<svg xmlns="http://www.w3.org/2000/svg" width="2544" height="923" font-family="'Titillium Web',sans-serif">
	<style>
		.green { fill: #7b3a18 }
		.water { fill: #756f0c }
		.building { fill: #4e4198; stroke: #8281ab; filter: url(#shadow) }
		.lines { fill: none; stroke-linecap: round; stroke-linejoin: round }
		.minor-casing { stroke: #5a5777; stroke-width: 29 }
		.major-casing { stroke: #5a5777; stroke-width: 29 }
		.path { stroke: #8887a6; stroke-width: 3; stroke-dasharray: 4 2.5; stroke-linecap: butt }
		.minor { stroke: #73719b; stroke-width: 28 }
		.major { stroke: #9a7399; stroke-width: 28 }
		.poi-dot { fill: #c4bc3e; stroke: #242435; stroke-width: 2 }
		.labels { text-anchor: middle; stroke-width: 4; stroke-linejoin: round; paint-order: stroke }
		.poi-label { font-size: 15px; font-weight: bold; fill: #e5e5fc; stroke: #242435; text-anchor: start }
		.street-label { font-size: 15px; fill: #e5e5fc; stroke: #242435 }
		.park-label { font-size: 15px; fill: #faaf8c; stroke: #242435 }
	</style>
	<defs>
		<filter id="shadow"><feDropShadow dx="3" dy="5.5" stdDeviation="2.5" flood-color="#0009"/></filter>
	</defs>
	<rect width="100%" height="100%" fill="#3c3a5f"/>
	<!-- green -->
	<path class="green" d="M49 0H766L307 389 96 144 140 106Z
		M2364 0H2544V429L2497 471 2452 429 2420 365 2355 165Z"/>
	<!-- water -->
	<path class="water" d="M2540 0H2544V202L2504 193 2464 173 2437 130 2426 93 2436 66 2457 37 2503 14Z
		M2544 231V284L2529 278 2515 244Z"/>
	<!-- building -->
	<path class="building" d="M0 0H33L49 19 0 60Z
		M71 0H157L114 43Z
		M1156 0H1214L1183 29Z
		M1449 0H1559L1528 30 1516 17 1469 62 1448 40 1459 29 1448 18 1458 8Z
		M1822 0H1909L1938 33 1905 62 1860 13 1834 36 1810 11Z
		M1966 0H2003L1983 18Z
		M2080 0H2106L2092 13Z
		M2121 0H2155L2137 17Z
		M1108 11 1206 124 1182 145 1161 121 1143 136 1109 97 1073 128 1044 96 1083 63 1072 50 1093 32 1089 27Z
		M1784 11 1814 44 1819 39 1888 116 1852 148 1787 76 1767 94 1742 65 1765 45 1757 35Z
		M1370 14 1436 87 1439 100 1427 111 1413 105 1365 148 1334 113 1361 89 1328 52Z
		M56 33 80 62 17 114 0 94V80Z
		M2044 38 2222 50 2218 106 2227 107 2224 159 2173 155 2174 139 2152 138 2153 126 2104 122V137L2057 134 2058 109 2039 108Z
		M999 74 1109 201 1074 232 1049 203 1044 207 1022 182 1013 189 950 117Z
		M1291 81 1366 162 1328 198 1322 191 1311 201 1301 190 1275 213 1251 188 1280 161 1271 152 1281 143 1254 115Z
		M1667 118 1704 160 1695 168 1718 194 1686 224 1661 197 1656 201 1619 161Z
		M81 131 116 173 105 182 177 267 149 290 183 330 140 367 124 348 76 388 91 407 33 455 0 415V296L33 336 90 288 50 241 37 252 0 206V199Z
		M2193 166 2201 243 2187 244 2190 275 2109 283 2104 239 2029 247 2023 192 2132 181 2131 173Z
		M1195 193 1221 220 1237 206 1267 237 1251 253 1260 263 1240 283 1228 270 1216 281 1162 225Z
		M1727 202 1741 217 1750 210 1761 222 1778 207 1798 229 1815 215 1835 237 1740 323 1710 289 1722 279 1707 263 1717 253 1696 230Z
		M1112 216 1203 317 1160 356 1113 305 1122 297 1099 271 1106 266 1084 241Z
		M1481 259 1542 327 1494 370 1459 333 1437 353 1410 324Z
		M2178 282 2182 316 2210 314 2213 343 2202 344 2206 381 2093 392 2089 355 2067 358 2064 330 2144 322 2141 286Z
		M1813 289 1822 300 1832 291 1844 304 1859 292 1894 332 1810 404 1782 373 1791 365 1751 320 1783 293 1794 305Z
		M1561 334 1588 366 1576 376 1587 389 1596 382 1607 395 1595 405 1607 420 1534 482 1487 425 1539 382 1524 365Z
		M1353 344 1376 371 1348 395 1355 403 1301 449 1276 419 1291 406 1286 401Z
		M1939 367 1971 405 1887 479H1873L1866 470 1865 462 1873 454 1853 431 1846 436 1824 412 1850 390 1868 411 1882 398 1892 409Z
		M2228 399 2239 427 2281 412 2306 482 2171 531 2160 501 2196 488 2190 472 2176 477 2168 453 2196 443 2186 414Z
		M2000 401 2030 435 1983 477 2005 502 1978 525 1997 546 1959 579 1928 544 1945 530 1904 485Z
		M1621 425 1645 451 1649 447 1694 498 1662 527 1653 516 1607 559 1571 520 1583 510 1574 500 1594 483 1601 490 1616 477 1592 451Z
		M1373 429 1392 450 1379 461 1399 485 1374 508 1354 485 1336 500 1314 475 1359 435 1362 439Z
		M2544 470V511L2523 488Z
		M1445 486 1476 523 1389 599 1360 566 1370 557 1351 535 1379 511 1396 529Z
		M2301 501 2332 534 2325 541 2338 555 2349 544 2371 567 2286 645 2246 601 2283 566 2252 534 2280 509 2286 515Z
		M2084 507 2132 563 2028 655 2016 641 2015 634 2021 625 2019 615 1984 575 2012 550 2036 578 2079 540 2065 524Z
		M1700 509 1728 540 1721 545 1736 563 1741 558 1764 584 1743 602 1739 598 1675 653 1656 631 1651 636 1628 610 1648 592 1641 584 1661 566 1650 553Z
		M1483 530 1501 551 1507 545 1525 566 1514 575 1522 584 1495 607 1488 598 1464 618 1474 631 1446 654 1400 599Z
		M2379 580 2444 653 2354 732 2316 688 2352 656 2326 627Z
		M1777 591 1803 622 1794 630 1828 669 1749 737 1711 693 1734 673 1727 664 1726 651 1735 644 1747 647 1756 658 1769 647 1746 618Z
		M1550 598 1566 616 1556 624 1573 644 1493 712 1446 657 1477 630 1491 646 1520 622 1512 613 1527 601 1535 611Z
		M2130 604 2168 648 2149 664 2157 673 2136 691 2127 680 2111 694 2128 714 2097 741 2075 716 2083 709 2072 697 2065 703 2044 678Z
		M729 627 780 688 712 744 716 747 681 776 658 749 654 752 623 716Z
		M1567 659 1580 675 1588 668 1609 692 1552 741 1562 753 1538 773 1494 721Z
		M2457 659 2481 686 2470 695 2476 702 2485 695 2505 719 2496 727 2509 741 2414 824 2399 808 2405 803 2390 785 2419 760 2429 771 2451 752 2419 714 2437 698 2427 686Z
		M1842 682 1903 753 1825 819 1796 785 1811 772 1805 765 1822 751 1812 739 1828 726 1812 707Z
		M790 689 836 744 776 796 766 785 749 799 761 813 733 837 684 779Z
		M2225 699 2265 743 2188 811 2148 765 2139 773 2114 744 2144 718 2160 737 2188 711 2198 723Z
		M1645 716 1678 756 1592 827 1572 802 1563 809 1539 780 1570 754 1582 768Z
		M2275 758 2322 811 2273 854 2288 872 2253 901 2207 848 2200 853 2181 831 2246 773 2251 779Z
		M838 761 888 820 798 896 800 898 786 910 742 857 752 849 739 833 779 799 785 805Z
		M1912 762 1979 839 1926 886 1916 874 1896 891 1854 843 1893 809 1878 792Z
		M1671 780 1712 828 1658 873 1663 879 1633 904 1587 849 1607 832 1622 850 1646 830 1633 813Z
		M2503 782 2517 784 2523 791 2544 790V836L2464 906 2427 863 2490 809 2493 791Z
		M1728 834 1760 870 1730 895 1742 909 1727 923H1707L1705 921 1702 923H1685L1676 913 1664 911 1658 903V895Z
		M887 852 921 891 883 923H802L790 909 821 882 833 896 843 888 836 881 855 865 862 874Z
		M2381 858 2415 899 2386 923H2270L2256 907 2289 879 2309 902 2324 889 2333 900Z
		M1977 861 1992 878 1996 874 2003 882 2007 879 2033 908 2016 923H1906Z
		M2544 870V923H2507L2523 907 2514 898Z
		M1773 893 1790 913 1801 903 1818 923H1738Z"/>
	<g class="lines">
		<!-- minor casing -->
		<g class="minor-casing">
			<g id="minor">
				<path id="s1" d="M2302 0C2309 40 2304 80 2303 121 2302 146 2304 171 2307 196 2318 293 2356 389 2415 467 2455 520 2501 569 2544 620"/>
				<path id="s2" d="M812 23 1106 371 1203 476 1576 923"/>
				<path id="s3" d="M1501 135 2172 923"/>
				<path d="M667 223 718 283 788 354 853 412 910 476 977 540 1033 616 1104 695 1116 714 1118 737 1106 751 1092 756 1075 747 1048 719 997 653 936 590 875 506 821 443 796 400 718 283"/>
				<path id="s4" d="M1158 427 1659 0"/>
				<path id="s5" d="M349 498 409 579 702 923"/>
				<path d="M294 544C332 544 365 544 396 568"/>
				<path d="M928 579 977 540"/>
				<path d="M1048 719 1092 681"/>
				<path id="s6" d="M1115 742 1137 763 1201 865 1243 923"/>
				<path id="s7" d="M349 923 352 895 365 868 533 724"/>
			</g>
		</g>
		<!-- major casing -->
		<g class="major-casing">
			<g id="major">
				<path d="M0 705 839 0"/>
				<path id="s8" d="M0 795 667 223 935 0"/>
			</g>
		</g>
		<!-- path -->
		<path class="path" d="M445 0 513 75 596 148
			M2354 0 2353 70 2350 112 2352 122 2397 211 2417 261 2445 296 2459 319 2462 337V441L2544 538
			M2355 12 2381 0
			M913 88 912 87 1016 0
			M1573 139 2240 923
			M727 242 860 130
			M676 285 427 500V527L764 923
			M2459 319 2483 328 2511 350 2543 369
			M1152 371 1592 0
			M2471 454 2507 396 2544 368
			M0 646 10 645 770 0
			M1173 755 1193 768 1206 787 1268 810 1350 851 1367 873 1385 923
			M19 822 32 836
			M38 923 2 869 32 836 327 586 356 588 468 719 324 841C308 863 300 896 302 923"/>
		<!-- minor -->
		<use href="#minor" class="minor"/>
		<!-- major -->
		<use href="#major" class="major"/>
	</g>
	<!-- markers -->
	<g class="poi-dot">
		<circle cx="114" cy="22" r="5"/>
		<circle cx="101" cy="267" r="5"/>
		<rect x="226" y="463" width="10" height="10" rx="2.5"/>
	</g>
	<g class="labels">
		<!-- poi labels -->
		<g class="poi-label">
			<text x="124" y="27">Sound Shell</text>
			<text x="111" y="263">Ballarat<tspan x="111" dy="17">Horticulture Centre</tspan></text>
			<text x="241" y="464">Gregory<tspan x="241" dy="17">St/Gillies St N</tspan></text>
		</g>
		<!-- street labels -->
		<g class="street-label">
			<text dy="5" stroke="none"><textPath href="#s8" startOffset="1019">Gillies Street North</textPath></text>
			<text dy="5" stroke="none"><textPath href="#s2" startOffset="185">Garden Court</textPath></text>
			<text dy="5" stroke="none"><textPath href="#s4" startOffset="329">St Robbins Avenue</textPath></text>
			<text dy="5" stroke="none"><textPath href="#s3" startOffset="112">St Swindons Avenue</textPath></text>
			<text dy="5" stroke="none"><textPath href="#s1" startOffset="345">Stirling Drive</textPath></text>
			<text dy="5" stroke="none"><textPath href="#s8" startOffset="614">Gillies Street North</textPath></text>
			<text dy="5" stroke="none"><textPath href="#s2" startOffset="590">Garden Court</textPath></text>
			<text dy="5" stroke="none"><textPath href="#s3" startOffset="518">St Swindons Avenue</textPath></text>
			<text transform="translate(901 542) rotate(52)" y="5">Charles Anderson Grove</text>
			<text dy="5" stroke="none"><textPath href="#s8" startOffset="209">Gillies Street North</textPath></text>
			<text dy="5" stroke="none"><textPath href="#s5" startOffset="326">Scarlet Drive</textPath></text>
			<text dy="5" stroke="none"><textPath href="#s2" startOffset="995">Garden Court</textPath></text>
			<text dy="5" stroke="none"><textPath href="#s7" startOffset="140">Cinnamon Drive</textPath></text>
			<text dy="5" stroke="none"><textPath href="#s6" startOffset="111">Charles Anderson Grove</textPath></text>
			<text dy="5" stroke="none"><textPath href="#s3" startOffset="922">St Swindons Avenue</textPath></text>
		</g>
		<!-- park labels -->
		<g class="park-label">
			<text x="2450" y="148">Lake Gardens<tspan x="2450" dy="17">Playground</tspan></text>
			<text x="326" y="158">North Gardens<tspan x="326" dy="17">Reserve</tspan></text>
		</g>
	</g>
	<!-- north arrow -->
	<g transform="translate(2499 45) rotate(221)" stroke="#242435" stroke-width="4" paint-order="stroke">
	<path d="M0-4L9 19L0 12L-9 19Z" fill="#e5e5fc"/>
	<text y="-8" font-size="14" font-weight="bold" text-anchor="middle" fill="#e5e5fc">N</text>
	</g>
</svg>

☆ ☆ ☆ ☆

* _PROBLEM DETAILS_: Word for word, restate the lines above from the line containing "M1291 81 1366" through the line containing "M1667 118 1704", with both included and nothing else.

* _OUTPUT BELOW_:
		M1291 81 1366 162 1328 198 1322 191 1311 201 1301 190 1275 213 1251 188 1280 161 1271 152 1281 143 1254 115Z
		M1667 118 1704 160 1695 168 1718 194 1686 224 1661 197 1656 201 1619 161Z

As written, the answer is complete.